Your answer must be one number: the count of lines below that include "Permissions".

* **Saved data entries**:
= = = =

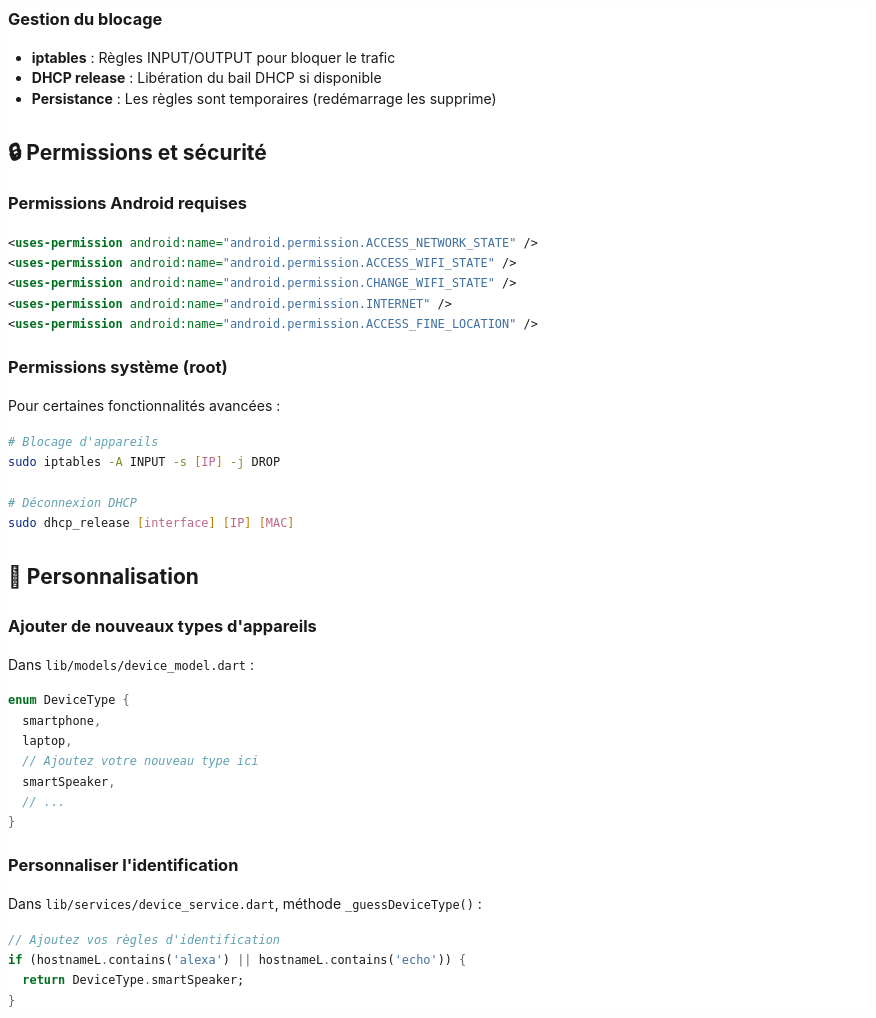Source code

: ### Gestion du blocage
- **iptables** : Règles INPUT/OUTPUT pour bloquer le trafic
- **DHCP release** : Libération du bail DHCP si disponible
- **Persistance** : Les règles sont temporaires (redémarrage les supprime)

## 🔒 Permissions et sécurité

### Permissions Android requises
```xml
<uses-permission android:name="android.permission.ACCESS_NETWORK_STATE" />
<uses-permission android:name="android.permission.ACCESS_WIFI_STATE" />
<uses-permission android:name="android.permission.CHANGE_WIFI_STATE" />
<uses-permission android:name="android.permission.INTERNET" />
<uses-permission android:name="android.permission.ACCESS_FINE_LOCATION" />
```

### Permissions système (root)
Pour certaines fonctionnalités avancées :
```bash
# Blocage d'appareils
sudo iptables -A INPUT -s [IP] -j DROP

# Déconnexion DHCP
sudo dhcp_release [interface] [IP] [MAC]
```

## 🎨 Personnalisation

### Ajouter de nouveaux types d'appareils
Dans `lib/models/device_model.dart` :

```dart
enum DeviceType {
  smartphone,
  laptop,
  // Ajoutez votre nouveau type ici
  smartSpeaker,
  // ...
}
```

### Personnaliser l'identification
Dans `lib/services/device_service.dart`, méthode `_guessDeviceType()` :

```dart
// Ajoutez vos règles d'identification
if (hostnameL.contains('alexa') || hostnameL.contains('echo')) {
  return DeviceType.smartSpeaker;
}
```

= = = =

* **Task solution**: 3